El caso se refiere al asesinato de Rubén, ocurrido el 21 de febrero de 2023 en un apartamento de Tabaiba (Tenerife), y al posterior suicidio de Toño, propietario de la vivienda y considerado autor intelectual del crimen debido a las deudas por drogas que la víctima mantenía con él.
Anulación parcial de la sentencia por el TSJC
El Tribunal Superior de Justicia de Canarias (TSJC) ha anulado parcialmente la sentencia dictada tras el primer juicio y ha ordenado la repetición de la vista únicamente en lo relativo a la absolución de Antonio J., tras estimar los recursos de la Fiscalía, la acusación particular y la defensa del otro acusado, José J.
El TSJC considera correcta la condena de José J., pero aprecia deficiencias en la motivación del veredicto absolutorio, al entender que se basa en “premisas erróneas”, con un apartamiento de la lógica de la prueba y de las máximas de experiencia.
El alto tribunal canario señala además que la sentencia contiene una motivación “solo aparente, insuficiente e irracional”, con “errores patentes” y un “vacío motivador” que vulnera el derecho a una resolución fundada y motivada.
El primer juicio y la absolución anulada
En el primer juicio, el jurado decidió absolver a Antonio J. al considerar que su declaración generaba dudas razonables que permitían una versión alternativa de los hechos.
A partir de ese veredicto, la Audiencia Provincial condenó a José J. a 24 años de prisión y al pago de 153.500 euros de indemnización al padre de la víctima.
El TSJC, sin embargo, concluye que no existe una explicación alternativa sólida y que la absolución se basó en opiniones y no en pruebas, motivo por el que ordena un nuevo juicio con distinto jurado y magistrado.

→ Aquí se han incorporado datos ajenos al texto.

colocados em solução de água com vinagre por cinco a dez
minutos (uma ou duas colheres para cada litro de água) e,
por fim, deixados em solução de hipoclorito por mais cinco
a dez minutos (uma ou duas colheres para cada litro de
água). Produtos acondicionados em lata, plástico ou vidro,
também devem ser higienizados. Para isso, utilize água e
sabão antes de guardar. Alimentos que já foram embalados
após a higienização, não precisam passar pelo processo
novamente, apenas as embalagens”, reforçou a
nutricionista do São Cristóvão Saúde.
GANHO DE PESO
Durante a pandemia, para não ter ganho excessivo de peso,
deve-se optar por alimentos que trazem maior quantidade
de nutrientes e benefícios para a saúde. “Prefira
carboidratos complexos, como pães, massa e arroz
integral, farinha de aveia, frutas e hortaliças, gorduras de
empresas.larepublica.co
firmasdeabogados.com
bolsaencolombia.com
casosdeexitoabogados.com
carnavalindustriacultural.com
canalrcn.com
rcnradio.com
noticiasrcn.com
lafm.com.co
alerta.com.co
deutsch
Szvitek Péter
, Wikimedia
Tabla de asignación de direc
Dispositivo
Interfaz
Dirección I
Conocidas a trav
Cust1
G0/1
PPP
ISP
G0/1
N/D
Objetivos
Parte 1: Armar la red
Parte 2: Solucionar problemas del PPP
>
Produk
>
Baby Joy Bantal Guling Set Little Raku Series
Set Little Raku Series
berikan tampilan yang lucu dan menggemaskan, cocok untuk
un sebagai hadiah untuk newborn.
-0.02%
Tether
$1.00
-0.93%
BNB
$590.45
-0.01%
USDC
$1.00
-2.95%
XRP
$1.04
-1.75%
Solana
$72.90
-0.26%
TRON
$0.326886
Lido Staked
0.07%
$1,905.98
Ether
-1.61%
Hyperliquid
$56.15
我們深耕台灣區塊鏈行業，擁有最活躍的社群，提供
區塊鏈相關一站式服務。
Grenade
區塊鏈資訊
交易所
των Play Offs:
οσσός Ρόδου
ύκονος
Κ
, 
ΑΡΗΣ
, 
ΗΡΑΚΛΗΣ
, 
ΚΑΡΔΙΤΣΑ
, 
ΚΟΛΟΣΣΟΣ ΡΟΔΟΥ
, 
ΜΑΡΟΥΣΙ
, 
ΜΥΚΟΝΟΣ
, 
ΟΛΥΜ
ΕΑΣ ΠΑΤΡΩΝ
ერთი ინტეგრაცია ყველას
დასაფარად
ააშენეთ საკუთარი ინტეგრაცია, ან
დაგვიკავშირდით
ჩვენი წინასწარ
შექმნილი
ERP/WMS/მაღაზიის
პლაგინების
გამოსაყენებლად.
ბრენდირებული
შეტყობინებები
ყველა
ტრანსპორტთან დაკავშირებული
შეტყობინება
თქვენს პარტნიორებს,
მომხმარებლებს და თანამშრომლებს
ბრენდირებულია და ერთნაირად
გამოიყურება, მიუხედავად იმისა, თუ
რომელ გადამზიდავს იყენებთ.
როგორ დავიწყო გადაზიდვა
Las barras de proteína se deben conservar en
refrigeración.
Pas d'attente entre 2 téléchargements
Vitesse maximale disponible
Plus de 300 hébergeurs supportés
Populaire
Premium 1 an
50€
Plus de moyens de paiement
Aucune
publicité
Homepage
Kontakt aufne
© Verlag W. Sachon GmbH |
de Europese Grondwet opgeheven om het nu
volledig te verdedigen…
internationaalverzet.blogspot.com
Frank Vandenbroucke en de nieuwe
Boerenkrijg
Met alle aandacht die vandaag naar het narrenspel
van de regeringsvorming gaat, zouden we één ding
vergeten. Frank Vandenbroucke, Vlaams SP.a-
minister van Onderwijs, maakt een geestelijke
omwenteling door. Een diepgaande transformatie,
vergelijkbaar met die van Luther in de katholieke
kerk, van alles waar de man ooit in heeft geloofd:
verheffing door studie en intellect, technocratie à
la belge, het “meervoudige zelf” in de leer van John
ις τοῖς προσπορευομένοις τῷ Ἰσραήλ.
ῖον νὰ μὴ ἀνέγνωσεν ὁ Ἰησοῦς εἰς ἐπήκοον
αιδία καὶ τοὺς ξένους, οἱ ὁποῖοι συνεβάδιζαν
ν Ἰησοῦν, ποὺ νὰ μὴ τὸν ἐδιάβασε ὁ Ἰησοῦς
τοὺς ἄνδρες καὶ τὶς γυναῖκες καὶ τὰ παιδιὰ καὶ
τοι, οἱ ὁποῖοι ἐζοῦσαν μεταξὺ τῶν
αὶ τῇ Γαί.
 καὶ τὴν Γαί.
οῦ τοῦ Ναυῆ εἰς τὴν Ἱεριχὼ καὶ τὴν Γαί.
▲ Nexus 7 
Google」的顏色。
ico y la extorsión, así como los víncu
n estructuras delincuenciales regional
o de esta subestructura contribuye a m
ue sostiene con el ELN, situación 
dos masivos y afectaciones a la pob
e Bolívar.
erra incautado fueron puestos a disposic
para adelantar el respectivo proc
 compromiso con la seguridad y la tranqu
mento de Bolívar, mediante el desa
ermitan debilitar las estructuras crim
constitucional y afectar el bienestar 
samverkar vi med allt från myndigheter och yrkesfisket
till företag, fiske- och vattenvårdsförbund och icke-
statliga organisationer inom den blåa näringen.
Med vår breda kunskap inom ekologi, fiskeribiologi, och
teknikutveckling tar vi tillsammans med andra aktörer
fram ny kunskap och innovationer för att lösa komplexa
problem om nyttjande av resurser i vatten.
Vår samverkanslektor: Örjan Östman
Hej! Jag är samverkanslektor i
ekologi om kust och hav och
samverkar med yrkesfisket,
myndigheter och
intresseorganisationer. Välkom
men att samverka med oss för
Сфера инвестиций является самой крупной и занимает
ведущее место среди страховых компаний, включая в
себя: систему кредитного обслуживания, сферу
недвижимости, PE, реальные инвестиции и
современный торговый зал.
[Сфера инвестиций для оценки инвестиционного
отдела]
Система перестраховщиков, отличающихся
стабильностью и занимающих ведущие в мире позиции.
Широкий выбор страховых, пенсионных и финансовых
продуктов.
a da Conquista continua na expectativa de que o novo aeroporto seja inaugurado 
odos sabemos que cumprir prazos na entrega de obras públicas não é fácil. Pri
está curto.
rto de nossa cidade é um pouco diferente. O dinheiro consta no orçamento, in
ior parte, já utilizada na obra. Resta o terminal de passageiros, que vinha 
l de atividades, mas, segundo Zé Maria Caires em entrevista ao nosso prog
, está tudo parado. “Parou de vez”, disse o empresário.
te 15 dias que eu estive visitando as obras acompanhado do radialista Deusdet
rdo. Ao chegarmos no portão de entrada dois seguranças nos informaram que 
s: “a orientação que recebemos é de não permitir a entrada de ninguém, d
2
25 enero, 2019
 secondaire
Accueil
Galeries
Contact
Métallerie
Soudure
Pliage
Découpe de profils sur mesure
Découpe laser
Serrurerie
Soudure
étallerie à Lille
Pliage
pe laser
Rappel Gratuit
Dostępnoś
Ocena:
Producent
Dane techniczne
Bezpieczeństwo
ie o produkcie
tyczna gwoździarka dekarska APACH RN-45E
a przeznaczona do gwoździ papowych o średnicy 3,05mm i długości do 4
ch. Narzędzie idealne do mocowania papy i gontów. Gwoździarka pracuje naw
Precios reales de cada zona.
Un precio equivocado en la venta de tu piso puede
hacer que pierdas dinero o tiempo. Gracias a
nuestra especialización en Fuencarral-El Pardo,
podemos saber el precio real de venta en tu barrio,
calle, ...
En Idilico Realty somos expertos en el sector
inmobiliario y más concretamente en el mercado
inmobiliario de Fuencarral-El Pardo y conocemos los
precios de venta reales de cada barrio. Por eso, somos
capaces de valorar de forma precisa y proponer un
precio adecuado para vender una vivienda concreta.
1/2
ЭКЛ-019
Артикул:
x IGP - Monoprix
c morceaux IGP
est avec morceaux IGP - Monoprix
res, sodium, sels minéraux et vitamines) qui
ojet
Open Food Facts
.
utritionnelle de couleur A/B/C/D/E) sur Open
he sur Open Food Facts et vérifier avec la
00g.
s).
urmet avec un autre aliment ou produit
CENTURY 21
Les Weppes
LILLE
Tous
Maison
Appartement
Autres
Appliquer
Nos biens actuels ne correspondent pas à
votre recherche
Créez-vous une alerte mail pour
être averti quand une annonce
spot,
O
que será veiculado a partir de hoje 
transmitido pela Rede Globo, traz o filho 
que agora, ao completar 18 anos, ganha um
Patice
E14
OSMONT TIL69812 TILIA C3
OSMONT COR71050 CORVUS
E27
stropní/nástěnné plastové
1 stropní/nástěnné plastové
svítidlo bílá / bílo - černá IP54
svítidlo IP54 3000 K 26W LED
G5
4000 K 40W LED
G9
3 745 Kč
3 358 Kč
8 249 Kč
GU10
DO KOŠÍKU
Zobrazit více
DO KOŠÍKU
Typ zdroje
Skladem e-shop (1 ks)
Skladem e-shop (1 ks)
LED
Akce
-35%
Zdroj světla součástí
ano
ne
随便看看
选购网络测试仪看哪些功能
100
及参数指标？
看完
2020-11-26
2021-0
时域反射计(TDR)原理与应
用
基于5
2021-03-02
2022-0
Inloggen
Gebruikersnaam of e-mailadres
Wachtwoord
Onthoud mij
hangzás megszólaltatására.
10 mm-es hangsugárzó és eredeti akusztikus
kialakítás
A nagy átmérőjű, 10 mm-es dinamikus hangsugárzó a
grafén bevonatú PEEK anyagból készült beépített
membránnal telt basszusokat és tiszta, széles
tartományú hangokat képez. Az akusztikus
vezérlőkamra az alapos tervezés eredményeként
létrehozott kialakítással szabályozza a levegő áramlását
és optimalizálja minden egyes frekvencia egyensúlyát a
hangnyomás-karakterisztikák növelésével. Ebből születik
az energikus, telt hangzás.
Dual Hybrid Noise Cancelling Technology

Valoración de las pruebas y nuevos argumentos
Entre otros aspectos, el tribunal rechaza que no pueda vincularse al acusado con los mensajes de WhatsApp hallados en su teléfono, ni que la ausencia de un arma o de ocultación de identidad descarte su participación en los hechos.
Asimismo, descarta la hipótesis de que Toño tendiera una trampa a Antonio J., al considerar ilógico que el supuesto planificador del asesinato introdujera a una tercera persona ajena a los hechos en el lugar del crimen.